As scientists begin to home in on the biological foundation of different likes and dislikes, an even more tantalizing possibility arises: In the future, each of us will likely be able to identify our genetic predispositions to food. We might even have a food type, just as we have a blood type: I’m broccoli positive, you’re pumpernickel negative. To be sure, this does not necessarily equate to a like or dislike. As [CEO of Redpoint Bio Dr. Ray] Salemme cautions, we can learn to modify our responses. “There are many things you might not like the first time you taste them, such as single-malt Scotch, but you learn to like them. A lot.” The direction, though, is clear: Soon each of us will carry around our own periodic table of what food chemicals we respond to. You’ll no longer be able to ask dinner guests merely if they eat meat; you’ll have to send them a detailed questionnaire.

I think the prospective dinner guest questionnaire is probably going overboard. If someone offers you a meal in his home, it is a gesture of hospitality, one that is not usually undone if you’re served a dish that is not your favorite. Just as a gracious host does his best, so does a gracious guest. That this kind of worry even comes up points to the fact that for a great many humans, eating is not a simple matter of fulfilling a biological need. Rather, food has become a source of comfort — or of adventure.

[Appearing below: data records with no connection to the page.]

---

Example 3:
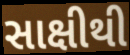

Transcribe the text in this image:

સાક્ષીથી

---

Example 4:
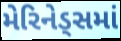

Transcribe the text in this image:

મેરિનેડ્સમાં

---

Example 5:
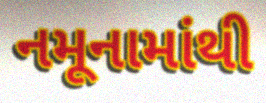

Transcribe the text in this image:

નમૂનામાંથીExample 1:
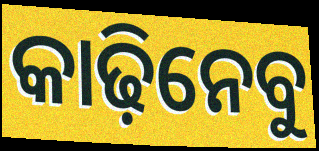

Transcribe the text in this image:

କାଢ଼ିନେବୁ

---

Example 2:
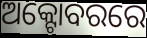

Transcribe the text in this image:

ଅକ୍ଟୋବରରେ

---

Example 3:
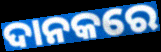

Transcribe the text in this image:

ଦାନକରେ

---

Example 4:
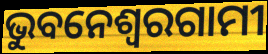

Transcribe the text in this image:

To date, part of the adventure has been in exploring how various foodstuffs, prepared in different ways, tickle our taste buds. With more information on how to block (or enhance) certain of the signals traveling from palate to brain, the terrain of that adventure changes. Potentially, it could be used to widen our culinary horizons, but we could also use such information to narrow them, to keep us from tasting anything out of our comfort zone.

In some ways, that might be a horrible waste of arugula or Brussels sprouts.

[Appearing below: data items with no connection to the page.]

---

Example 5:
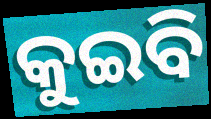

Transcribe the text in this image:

କୁଇବି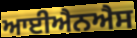
ਆਈਐਨਐਸ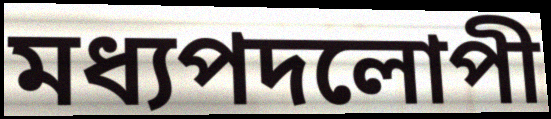
মধ্যপদলোপী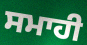
ਸਮਾਹੀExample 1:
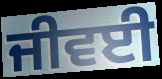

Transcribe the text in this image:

ਜੀਵਈ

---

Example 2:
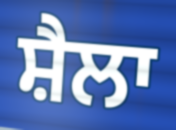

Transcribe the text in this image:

There are other potential uses of flavor blockers that rub me the wrong way for what I think are reasons of style. The article brings us to the kitchen of a London restaurant:

“Lots of chefs have said they don’t care about this stuff,” says Chris Young, a chemist who worked as a food-research manager at The Fat Duck. “They just care how the food tastes on the plate. That’s fine. But this research will eventually trickle down to every level of cooking.” So can he imagine using a taste blocker at a high-end restaurant? “Sure. Savory ice cream. Sugar is inherently necessary to get the particular texture that ice cream has. You need it to depress the freezing point and give you enough solids. But for a true savory ice cream, you’d need to use sugar but block the sweet taste.”

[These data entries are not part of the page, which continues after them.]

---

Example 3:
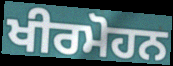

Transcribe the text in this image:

ਖੀਰਮੋਹਨ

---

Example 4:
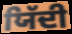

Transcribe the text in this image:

ਯਿੱਦੀ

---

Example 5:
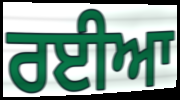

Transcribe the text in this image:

ਰਈਆ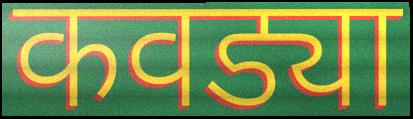
कवड्या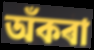
অঁকৰাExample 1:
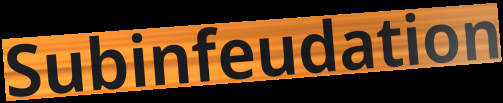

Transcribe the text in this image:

Subinfeudation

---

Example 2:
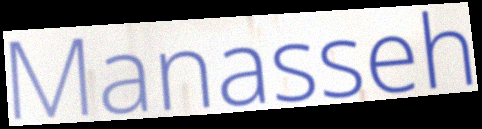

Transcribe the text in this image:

Manasseh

Taste blockers present one solution to the problem of savory ice cream, but to me it doesn’t feel like a terribly inspiring one. It’s an engineered solution based on plentiful technological resources, not the kind of ingenuity you’d get from a chef who took more of a MAKE or MacGyver mindset to harnessing the qualities of her ingredients. Sugar is not the only edible substance that can lower a freezing point, and there may be other ways to boost the solids in one’s savory ice cream. (If it were me, I’d investigate avocado flesh as a potentially useful component.)

Part of the adventure of eating, after all, is in the artistry of the food’s preparation, and good art is often born of creative response to limitations.